The data →
******************************

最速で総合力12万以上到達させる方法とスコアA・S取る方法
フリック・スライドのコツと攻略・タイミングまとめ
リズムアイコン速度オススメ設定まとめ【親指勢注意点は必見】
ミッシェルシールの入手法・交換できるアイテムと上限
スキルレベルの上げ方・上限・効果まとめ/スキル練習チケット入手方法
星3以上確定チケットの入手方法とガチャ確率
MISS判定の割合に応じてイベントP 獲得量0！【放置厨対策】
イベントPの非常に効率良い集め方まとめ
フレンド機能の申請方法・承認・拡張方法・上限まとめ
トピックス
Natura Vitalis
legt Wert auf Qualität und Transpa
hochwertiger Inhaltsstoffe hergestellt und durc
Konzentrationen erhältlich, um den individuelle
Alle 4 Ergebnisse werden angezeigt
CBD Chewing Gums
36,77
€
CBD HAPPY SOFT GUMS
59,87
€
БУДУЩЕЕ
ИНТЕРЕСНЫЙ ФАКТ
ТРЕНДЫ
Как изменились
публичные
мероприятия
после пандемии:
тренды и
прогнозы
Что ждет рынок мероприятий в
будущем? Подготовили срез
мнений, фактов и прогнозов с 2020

******************************

Retype the data in full, exactly.

Answer →
最速で総合力12万以上到達させる方法とスコアA・S取る方法
フリック・スライドのコツと攻略・タイミングまとめ
リズムアイコン速度オススメ設定まとめ【親指勢注意点は必見】
ミッシェルシールの入手法・交換できるアイテムと上限
スキルレベルの上げ方・上限・効果まとめ/スキル練習チケット入手方法
星3以上確定チケットの入手方法とガチャ確率
MISS判定の割合に応じてイベントP 獲得量0！【放置厨対策】
イベントPの非常に効率良い集め方まとめ
フレンド機能の申請方法・承認・拡張方法・上限まとめ
トピックス
Natura Vitalis
legt Wert auf Qualität und Transpa
hochwertiger Inhaltsstoffe hergestellt und durc
Konzentrationen erhältlich, um den individuelle
Alle 4 Ergebnisse werden angezeigt
CBD Chewing Gums
36,77
€
CBD HAPPY SOFT GUMS
59,87
€
БУДУЩЕЕ
ИНТЕРЕСНЫЙ ФАКТ
ТРЕНДЫ
Как изменились
публичные
мероприятия
после пандемии:
тренды и
прогнозы
Что ждет рынок мероприятий в
будущем? Подготовили срез
мнений, фактов и прогнозов с 2020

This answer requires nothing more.